I’m sorry if that was an offensive comment btw. I don’t mean that feeling bullied or whatever isn’t a “real problem.” I just mean it isn’t a problem like severe poverty, malnutrition, being a refugee, stuff like that.
I just wish more of my friends were talking about issues like THAT online instead of stuff like this. It’s just kind of pointless and depressing to me.
I didn’t find your comment offensive. I get what you’re saying. I do think that bullying is a real issue. I mean you hear these stories all the time of young people killing themselves because of the way they are being treated in school. However, many of these online stories that become popular, like this one, just scream of an attention seeker shouting, “Look at me! Look at me!”

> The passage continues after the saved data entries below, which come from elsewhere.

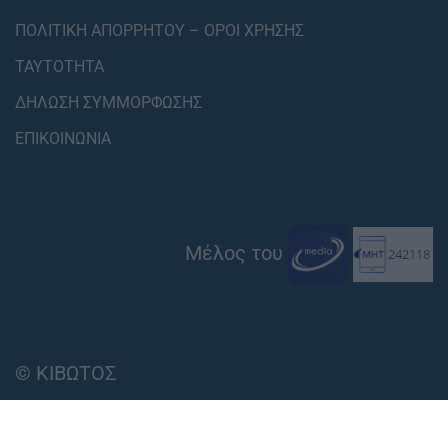
ΠΟΛΙΤΙΚΗ ΑΠΟΡΡΗΤΟΥ – ΟΡΟΙ ΧΡΗΣΗΣ
ΤΑΥΤΟΤΗΤΑ
ΔΗΛΩΣΗ ΣΥΜΜΟΡΦΩΣΗΣ
ΕΠΙΚΟΙΝΩΝΙΑ
Μέλος του
© ΚΙΒΩΤΟΣ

Everybody is offended by everything these days. Being politically incorrect all the time is becoming a full time job, and the boundaries of what’s “politically correct” have gone a bit overboard.
I think the lady at Old Navy posting the selfie was responding in a classy, confident way. Not classy would be suing Old Navy for letting fat-shamers shop there. But I agree with you otherwise.

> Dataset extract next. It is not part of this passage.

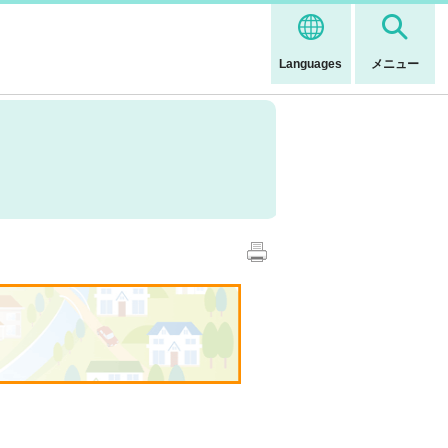
Languages
メニュー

From the article, it sounded like the mother and daughter were standing to either side of her when they had the conversation. But that would mean they were doing that “have a conversation between two people that’s really about criticizing/manipulating a third party” thing, which I kind of doubt. I dunno. She does look good in the tank top. And it is a really big tank top. Was the teenager really young? Lots of teens (and grown-ups, for that matter) are pretty small. I mean, yes, you could fit thirteen chihuahuas in my pants. That doesn’t mean I’m fat. Chihuahuas are just really small. I know I had a point, somewhere.
I graduated from college in 2009 and went on to do a Masters, work for a bit, and am now in medical school. I am turning 30 this year as well and let me tell you – you are spot on with your observations on life/culture/motivation in the US for twenty-something-year-olds! It is so refreshing to read something by a peer that I actually agree with and know that my “cynicism” is not uncalled for. In reality, I would consider us both realists – realists who have had to put aside the rose-colored glasses instead of denying the obvious truths! Please keep writing!
Thanks for the comment. I’m glad you enjoy my writing. Your cynicism is definitely not uncalled for. I think it’s really hard to not be a little cynical being in your late twenties/early thirties right now unless you’re really naïve.